Before Wednesday’s vote, the American Civil Liberties Union (ACLU) of Texas sent Keller ISD’s school board members and superintendent a letter outlining how the new policies would run afoul of state and federal law.

“Refusing to use a student’s affirming pronouns can trigger significant legal liability for school districts under the Constitution and Title IX,” the ACLU of Texas claimed, raising the issue of government-compelled speech.

The organization further claimed that the new bathroom policy was unduly invasive and a violation of students’ privacy.

“School districts have no right to question students’ sexual characteristics such as genitalia, hormones, internal anatomy, or chromosomes or to review outdated legal and medical documents that may reveal private medical information,” the ACLU of Texas wrote.

As previously reported by The Dallas Express, the advocacy group targeted Keller ISD last year over its trustees’ adoption of a policy that instituted content guidelines that regulated students’ exposure to potentially controversial or sexually explicit topics in library books and other instructional resources.

The ACLU of Texas filed a complaint against the school district with the Department of Education’s Office of Civil Rights, claiming the district was engaging in “unlawful sex discrimination against transgender, non-binary, gender diverse, and intersex students” by instituting such guidelines.

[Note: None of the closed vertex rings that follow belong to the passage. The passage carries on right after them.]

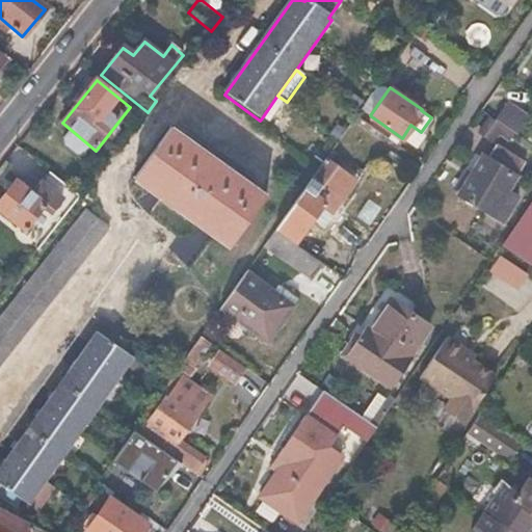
[(405,91),(402,96),(419,107),(422,103),(405,91)]
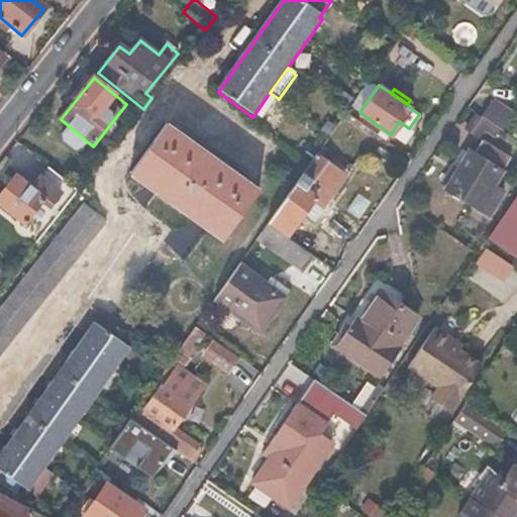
[(277,100),(269,94),(253,116),(262,121),(277,100)]
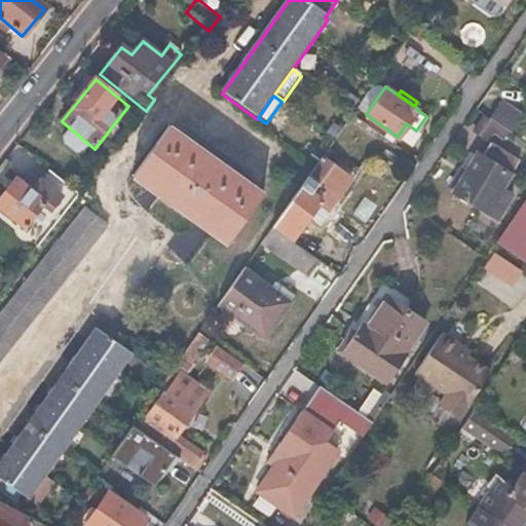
[(521,119),(496,103),(486,118),(511,136),(521,119)]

Other school districts in North Texas have also moved to prohibit controversial subject matter from being taught or made available to students. However, some districts have largely chosen not to act on such issues. Dallas ISD, for instance, has not acted to remove several books from library shelves identified by some concerned parents as inappropriate because of alleged sexually explicit content or endorsements of critical race theory, as previously reported by The Dallas Express.

Still, the policies advanced by Keller ISD’s board of trustees earlier this week proved popular with community members that said they believed the school system and its curricula had become politicized over the years.

“The argument over the use of pronouns at school is ridiculous and an attempt by the woke to push their narrative on others,” said Jennifer Matchett, according to KERA. “It’s an attempt to get attention focused on one group of people at the expense of another.”